====== Material to process

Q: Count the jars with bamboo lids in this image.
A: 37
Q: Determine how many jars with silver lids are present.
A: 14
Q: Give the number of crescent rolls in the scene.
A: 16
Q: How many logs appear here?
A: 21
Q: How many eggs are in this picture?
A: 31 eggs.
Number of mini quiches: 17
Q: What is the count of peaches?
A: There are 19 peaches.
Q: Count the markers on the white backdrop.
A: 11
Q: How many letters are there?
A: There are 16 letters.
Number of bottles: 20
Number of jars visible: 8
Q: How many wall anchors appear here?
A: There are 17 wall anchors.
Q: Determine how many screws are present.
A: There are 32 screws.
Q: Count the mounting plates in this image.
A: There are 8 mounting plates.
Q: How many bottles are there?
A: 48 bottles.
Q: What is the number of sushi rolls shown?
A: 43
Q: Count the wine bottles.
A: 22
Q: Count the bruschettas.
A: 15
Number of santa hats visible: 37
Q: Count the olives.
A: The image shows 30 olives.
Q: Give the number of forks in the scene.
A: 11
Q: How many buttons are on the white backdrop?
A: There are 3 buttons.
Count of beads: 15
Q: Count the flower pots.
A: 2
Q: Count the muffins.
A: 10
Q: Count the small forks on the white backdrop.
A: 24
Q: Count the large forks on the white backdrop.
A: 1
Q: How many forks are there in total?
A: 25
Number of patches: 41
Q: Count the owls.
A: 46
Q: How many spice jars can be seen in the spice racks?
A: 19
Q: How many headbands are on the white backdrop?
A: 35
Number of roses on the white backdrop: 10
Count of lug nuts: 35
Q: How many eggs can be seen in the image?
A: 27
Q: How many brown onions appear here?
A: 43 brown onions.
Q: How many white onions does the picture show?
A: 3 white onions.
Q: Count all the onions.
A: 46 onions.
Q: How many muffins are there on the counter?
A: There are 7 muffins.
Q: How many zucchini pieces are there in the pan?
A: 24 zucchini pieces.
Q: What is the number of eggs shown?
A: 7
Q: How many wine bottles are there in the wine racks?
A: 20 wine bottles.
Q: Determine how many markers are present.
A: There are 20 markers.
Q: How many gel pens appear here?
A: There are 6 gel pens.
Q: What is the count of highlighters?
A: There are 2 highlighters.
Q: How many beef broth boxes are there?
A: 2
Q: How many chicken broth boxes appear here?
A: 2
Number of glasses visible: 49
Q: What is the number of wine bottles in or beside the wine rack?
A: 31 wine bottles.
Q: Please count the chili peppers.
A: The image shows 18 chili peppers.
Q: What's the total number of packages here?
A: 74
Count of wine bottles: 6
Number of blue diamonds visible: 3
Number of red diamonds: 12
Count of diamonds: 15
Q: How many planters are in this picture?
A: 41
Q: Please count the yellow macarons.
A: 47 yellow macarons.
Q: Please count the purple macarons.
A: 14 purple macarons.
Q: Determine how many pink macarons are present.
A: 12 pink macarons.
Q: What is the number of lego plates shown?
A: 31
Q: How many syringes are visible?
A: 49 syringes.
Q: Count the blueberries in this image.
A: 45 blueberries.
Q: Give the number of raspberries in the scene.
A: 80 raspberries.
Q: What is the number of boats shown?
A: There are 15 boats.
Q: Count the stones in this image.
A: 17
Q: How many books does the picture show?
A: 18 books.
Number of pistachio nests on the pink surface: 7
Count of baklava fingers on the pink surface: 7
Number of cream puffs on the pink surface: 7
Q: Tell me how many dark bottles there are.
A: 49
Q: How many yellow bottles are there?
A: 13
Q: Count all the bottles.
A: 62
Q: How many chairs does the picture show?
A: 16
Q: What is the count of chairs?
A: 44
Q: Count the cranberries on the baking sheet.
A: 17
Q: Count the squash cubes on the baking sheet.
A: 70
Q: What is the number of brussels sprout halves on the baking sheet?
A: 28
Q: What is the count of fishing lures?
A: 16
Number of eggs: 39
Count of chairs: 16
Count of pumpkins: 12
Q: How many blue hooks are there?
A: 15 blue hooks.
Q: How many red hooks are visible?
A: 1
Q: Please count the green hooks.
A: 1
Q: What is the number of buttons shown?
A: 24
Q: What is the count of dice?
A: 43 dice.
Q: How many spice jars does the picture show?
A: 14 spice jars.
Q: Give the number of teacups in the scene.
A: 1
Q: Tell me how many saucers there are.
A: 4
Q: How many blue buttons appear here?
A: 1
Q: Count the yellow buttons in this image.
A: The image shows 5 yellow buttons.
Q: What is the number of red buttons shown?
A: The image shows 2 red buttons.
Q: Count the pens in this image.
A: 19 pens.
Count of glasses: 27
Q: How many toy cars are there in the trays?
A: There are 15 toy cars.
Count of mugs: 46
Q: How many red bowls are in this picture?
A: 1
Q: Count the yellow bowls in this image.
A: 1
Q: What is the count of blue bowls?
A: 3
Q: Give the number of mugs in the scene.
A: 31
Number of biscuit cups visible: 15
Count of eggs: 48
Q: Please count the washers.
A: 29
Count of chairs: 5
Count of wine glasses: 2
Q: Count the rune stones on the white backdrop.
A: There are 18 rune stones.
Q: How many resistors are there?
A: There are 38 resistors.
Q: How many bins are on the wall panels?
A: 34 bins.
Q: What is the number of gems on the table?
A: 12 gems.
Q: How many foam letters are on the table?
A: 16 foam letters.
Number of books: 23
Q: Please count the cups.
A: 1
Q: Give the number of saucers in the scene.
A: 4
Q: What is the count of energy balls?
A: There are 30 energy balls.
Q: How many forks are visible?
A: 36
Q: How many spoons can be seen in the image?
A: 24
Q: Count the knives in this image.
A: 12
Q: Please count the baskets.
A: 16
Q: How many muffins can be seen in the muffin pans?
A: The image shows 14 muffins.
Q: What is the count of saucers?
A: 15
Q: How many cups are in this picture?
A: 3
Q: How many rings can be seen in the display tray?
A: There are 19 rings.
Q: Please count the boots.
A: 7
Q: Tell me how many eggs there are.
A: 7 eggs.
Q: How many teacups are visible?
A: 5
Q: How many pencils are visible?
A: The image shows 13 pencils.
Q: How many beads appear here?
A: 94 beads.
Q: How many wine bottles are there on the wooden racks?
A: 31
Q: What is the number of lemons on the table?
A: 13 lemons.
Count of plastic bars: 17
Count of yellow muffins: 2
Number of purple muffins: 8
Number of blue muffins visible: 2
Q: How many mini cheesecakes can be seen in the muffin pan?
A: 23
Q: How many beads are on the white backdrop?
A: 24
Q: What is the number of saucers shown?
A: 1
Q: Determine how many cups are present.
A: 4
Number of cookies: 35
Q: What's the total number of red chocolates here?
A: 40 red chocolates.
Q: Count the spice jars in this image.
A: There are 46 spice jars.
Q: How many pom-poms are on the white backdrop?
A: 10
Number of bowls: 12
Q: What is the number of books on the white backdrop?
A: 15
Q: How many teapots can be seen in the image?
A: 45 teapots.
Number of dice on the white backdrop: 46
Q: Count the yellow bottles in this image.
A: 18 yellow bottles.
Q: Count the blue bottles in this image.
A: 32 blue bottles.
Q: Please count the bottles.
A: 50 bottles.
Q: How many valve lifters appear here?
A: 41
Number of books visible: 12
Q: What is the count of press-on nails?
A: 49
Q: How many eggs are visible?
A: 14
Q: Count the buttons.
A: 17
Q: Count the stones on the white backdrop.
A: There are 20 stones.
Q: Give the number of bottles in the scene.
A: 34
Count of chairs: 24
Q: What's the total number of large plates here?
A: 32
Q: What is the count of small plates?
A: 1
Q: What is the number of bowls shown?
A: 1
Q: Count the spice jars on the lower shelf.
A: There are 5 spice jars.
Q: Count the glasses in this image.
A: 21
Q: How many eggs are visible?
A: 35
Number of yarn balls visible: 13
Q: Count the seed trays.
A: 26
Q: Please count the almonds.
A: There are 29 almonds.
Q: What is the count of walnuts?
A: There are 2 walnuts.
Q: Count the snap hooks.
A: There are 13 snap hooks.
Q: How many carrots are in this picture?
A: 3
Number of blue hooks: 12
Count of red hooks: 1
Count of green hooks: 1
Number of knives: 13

============

Quote the data word for word, from the line containing "Q: Count all the bottles." through the line containing "Count of wine glasses: 2", including both of those lines.

Q: Count all the bottles.
A: 62
Q: How many chairs does the picture show?
A: 16
Q: What is the count of chairs?
A: 44
Q: Count the cranberries on the baking sheet.
A: 17
Q: Count the squash cubes on the baking sheet.
A: 70
Q: What is the number of brussels sprout halves on the baking sheet?
A: 28
Q: What is the count of fishing lures?
A: 16
Number of eggs: 39
Count of chairs: 16
Count of pumpkins: 12
Q: How many blue hooks are there?
A: 15 blue hooks.
Q: How many red hooks are visible?
A: 1
Q: Please count the green hooks.
A: 1
Q: What is the number of buttons shown?
A: 24
Q: What is the count of dice?
A: 43 dice.
Q: How many spice jars does the picture show?
A: 14 spice jars.
Q: Give the number of teacups in the scene.
A: 1
Q: Tell me how many saucers there are.
A: 4
Q: How many blue buttons appear here?
A: 1
Q: Count the yellow buttons in this image.
A: The image shows 5 yellow buttons.
Q: What is the number of red buttons shown?
A: The image shows 2 red buttons.
Q: Count the pens in this image.
A: 19 pens.
Count of glasses: 27
Q: How many toy cars are there in the trays?
A: There are 15 toy cars.
Count of mugs: 46
Q: How many red bowls are in this picture?
A: 1
Q: Count the yellow bowls in this image.
A: 1
Q: What is the count of blue bowls?
A: 3
Q: Give the number of mugs in the scene.
A: 31
Number of biscuit cups visible: 15
Count of eggs: 48
Q: Please count the washers.
A: 29
Count of chairs: 5
Count of wine glasses: 2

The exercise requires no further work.